- **Problem to solve**
Transcribe all records below exactly, without images.

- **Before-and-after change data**
————————

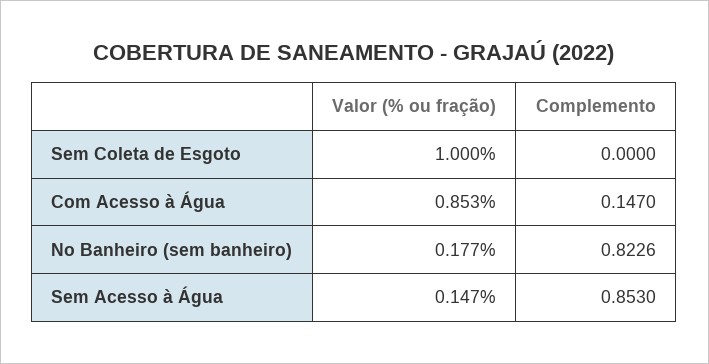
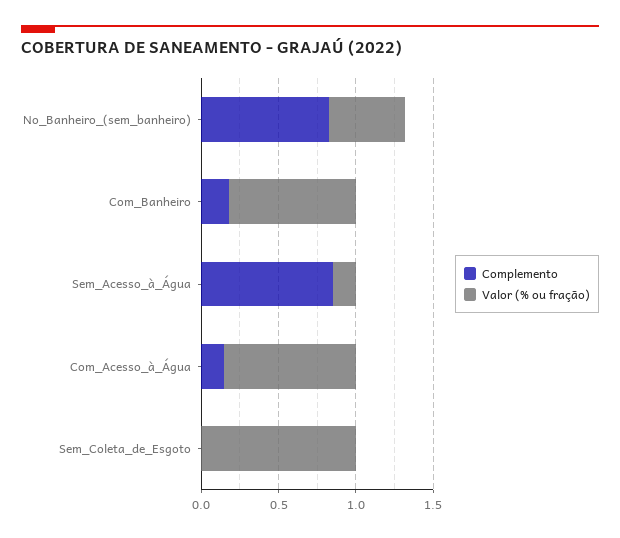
  {
    "Valor (% ou fração)": {
      "Sem Coleta de Esgoto": 1,
      "Com Acesso à Água": 0.853,
-     "No Banheiro (sem banheiro)": 0.177,
+     "No Banheiro (sem banheiro)": 0.5,
-     "Sem Acesso à Água": 0.147
+     "Sem Acesso à Água": 0.147,
+     "Com_Banheiro": 0.8
    },
    "Complemento": {
      "Sem Coleta de Esgoto": 0,
      "Com Acesso à Água": 0.147,
      "No Banheiro (sem banheiro)": 0.8226,
-     "Sem Acesso à Água": 0.853
+     "Sem Acesso à Água": 0.853,
+     "Com_Banheiro": 0.2
    }
  }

————————

- **Answer box**
  {
    "Valor (% ou fração)": {
      "Sem Coleta de Esgoto": 1,
      "Com Acesso à Água": 0.853,
-     "No Banheiro (sem banheiro)": 0.177,
+     "No Banheiro (sem banheiro)": 0.5,
-     "Sem Acesso à Água": 0.147
+     "Sem Acesso à Água": 0.147,
+     "Com_Banheiro": 0.8
    },
    "Complemento": {
      "Sem Coleta de Esgoto": 0,
      "Com Acesso à Água": 0.147,
      "No Banheiro (sem banheiro)": 0.8226,
-     "Sem Acesso à Água": 0.853
+     "Sem Acesso à Água": 0.853,
+     "Com_Banheiro": 0.2
    }
  }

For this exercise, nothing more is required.